[The data — start]

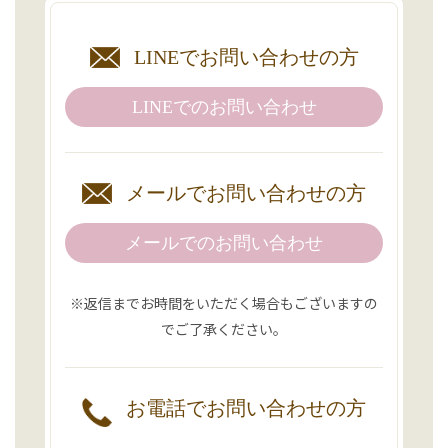
LINEで
お問い合わせの方
LINEでの
お問い合わせ
メールで
お問い合わせの方
メールでのお問い合わせ
※返信までお時間をいただく場合もございますの
でご了承ください。
お電話で
お問い合わせの方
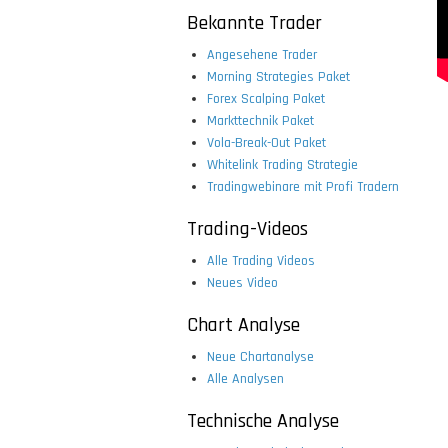
Bekannte Trader
Angesehene Trader
Morning Strategies Paket
Forex Scalping Paket
Markttechnik Paket
Vola-Break-Out Paket
Whitelink Trading Strategie
Tradingwebinare mit Profi Tradern
Trading-Videos
Alle Trading Videos
Neues Video
Chart Analyse
Neue Chartanalyse
Alle Analysen
Technische Analyse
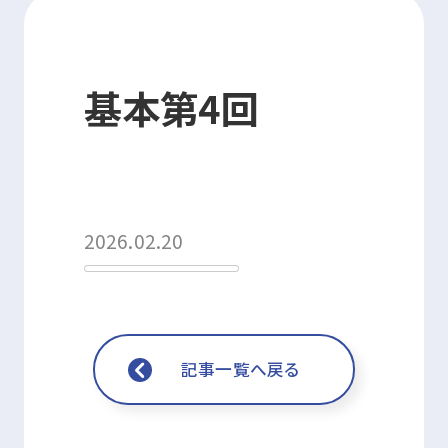
資格・講習関連その他申請
基本第4回
お問い合わせ
申込・マイページ
2026.02.20
記事一覧へ戻る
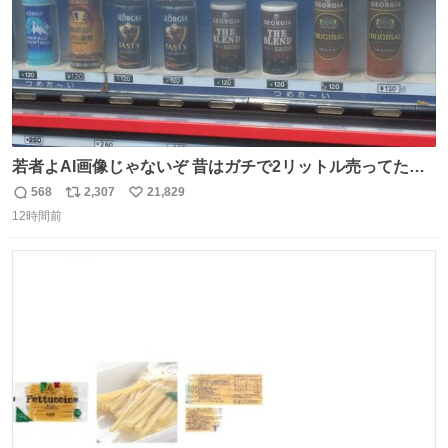
若者よAI画像じゃないぞ 昔はガチで2リットル売ってたん
やでw
568
2,307
21,829
返
リ
い
12時間前
信
ポ
い
数
ス
ね
ト
数
数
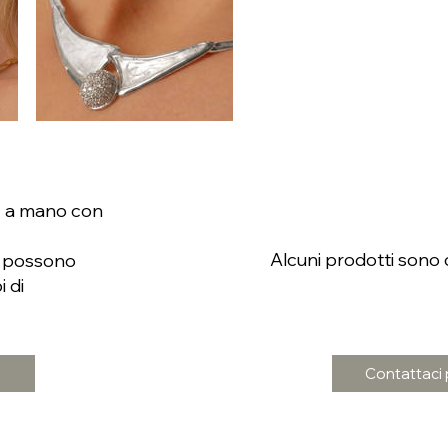
tti a mano con
Alcuni prodotti sono d
e possono
i di
Contattaci p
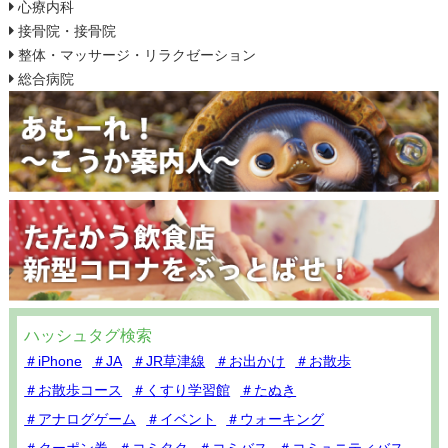
心療内科
接骨院・接骨院
整体・マッサージ・リラクゼーション
総合病院
ハッシュタグ検索
＃iPhone
＃JA
＃JR草津線
＃お出かけ
＃お散歩
＃お散歩コース
＃くすり学習館
＃たぬき
＃アナログゲーム
＃イベント
＃ウォーキング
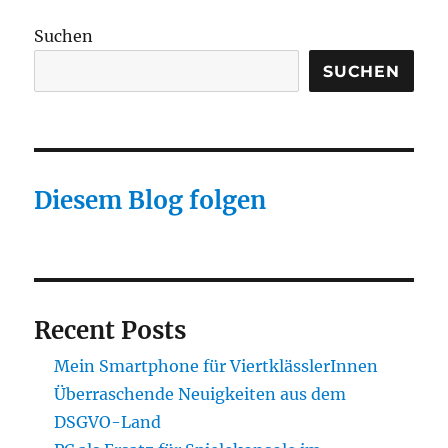
Suchen
SUCHEN
Diesem Blog folgen
Recent Posts
Mein Smartphone für ViertklässlerInnen
Überraschende Neuigkeiten aus dem
DSGVO-Land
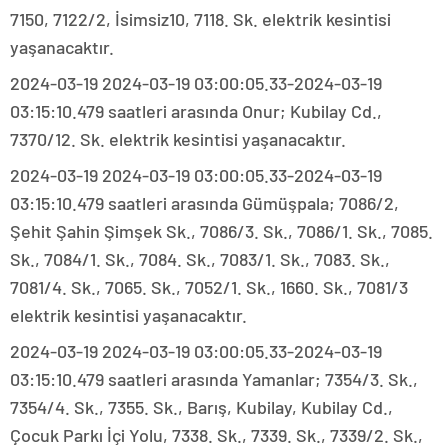
7150, 7122/2, İsimsiz10, 7118. Sk. elektrik kesintisi
yaşanacaktır.
2024-03-19 2024-03-19 03:00:05.33-2024-03-19
03:15:10.479 saatleri arasında Onur; Kubilay Cd.,
7370/12. Sk. elektrik kesintisi yaşanacaktır.
2024-03-19 2024-03-19 03:00:05.33-2024-03-19
03:15:10.479 saatleri arasında Gümüşpala; 7086/2,
Şehit Şahin Şimşek Sk., 7086/3. Sk., 7086/1. Sk., 7085.
Sk., 7084/1. Sk., 7084. Sk., 7083/1. Sk., 7083. Sk.,
7081/4. Sk., 7065. Sk., 7052/1. Sk., 1660. Sk., 7081/3
elektrik kesintisi yaşanacaktır.
2024-03-19 2024-03-19 03:00:05.33-2024-03-19
03:15:10.479 saatleri arasında Yamanlar; 7354/3. Sk.,
7354/4. Sk., 7355. Sk., Barış, Kubilay, Kubilay Cd.,
Çocuk Parkı İçi Yolu, 7338. Sk., 7339. Sk., 7339/2. Sk.,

[The data — finish]

- _Task directions_
Every line in the entries above that has the word "yaşanacaktır" should be identified and copied.

- _Answer_
yaşanacaktır.
7370/12. Sk. elektrik kesintisi yaşanacaktır.
elektrik kesintisi yaşanacaktır.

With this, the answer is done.